Monday 16 October 2023

Tromsø, the Arctic Capital

Tromsø, the Arctic Capital

                                      
The Arctic Cathedral, a symbol of the city.
In the morning we were still steaming along a fjord. As we got further north, the snow line was descending. To our right was the mainland and to our left was the island of Kvaløya, Norway's 13th/14th largest island...it is the same size at 329 square kilometre as Osterøy but given its highest point is Svartfjellet at 629 metres but Osterøy's highest peak, Høyafjellet, is 860 metres, so perhaps the height difference puts Kvaløya in 14th position.

                                       
In places, the snow had already built up enough and had tumbled down several clefts.

A house perched on the edge of the coast standing on stilts.

Then we came to Rystraumen, the strongest current that our boat would pass through at 6 - 8 knots. The channel narrows just here and there is the island of Ryoya to one side making the channel even narrower. To the east, it is a wide and shallow channel but the main shipping channel is the narrow channel between Kvaløya and Ryoya, narrow but up to 50 metres deep. As the tidal flow is forced through this gap, it has to speed up and causes eddies. It is not as strong as Saltstraumen but it is noticeably on the surface when the tides are right.


                                        
It can be seen from the ship as the surface of the waterfalls up and swirls causing a change.
More swirling and eddying water on the starboard bow.

There is a tunnel that connects the mainland to the island. It is seven kilometres long and up to 230 metres below sea level. It is a rough tunnel through solid rock, in that the jagged rocks can be seen as it has not been lined but just blasted and some tarmac laid. Cyclists can use the tunnel and can borrow a reflective yellow vest for safety.
Then we docked in Tromsø and we were bused to Polaria. They have an immersive 21 metre wide cinema screen and show short films with an arctic theme. Two that we watched were about the Northern Lights and Svalbard, the archipelago halfway between Norway and the North Pole.  They have an arctic aquarium, featuring cold water corals, shell fish and fish with many educational displays.  

They also have several seals and the major attraction is watching them get to watch them being fed. 
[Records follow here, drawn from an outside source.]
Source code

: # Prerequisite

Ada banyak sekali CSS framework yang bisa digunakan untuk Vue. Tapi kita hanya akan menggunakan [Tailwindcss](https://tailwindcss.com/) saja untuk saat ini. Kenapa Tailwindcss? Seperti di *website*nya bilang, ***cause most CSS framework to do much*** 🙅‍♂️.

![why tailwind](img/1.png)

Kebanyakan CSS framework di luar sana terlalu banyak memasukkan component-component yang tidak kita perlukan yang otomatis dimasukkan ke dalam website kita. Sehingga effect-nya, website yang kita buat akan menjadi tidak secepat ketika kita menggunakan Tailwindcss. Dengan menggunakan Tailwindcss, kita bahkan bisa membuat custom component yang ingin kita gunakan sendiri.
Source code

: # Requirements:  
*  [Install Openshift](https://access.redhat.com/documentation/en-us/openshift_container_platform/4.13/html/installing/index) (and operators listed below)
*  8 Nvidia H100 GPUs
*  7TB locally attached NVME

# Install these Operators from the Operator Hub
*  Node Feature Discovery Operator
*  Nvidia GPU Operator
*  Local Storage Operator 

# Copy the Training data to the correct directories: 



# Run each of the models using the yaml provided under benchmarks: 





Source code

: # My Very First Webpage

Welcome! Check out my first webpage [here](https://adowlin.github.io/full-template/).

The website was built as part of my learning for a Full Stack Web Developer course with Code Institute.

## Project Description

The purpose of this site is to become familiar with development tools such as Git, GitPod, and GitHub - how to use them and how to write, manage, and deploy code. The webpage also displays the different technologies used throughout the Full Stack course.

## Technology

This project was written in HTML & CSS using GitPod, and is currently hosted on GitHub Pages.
                                       
                                       
A view of the side of the building showing the modernist style plus the building site as it is being extended with four new pools.

One of the seals staying still for long enough to get a photo that isn't blurred...
...one of the seals breaching...
...one of the seals swimming away from me and a view of the pool...
...we had an introduction to the seals and the work that they do here...
...then it was feeding time...
...each keeper has a pair of seals where they are regularly fed so it avoids squabbling...


...the seals obey commands and perform tricks, but these are not for our amusement, they are to give the seals some mental stimulation and physical challenge to keep them active, involved and healthy.
This seal has just been encouraged to jump out of the water to get its reward of a small fish.
These two have just swam in a circle with one flipper out of the water ad jumped onto land. They also shake hands with the keeper and when he holds his hand up, they will give it a kiss. There were dozens of people watching the seal feeding but I saw very few of them also visiting the other pools and tanks.

Right next door is the FRAN Centre, the High North Research Centre for Climate and the Environment, which as the names suggests, undertakes research.
We had a guided coach tour of parts of the city past the Lutheran Cathedral, the old dock area and warehouses, the town square and over the high bridge that connects the island of Tromsø and the mainland. nd then it was on to the Evangelical Lutheran church of the Troms Valley, better known as the Arctic Cathedral and a highly recognised symbol of Tromso but it is just a parish church. The west facade...
...the side view...
...the east facade...

...and inside the church looking at the altar. Despite its unusual shape, the acoustics are meant to be very good. It is a multipurpose church and holds multiple disciplinary worship meetings and dozens of musical recitals every year.


The last stop of the tour was at the foot of the cable car that runs up the mainland side of the fjord overlooking Tromsø. A view up the route to the top station, the little black square on the skyline just off centre.
A view of the base station as we ascend. It's a gentle ride and takes no more than three minutes.
A view to the north of the bridge that connects the island of Tromsø to the mainland.

                                        
A view to the south with the southern tip of the island on the right. There are views over the whole island which id home to 40,000 people. There is little spare land left to built on and the prices of housing on the island have shot up recently. The city is now expanding into the surrounding areas.
On a sign post just outside the top station, there are a number of countries with an arrow, showing in which direction they are. The sign in white near the top says Lithuania which is close to my heart but the sign underneath is Vila Velha, a city on the far eastern coast of Brazil and there must have been a reason (there is also a sign for Brazil), but there was no one about to ask.

There was deep snow everywhere, sometimes in hollows up to my knee and in other areas, such as on paths and around the top station it had been patted down to a smooth, flat and hard surface. Top station is at an elevation of 421 metres, so the snowlike here is a few tens of metres below that.

Another view of the snow looking north.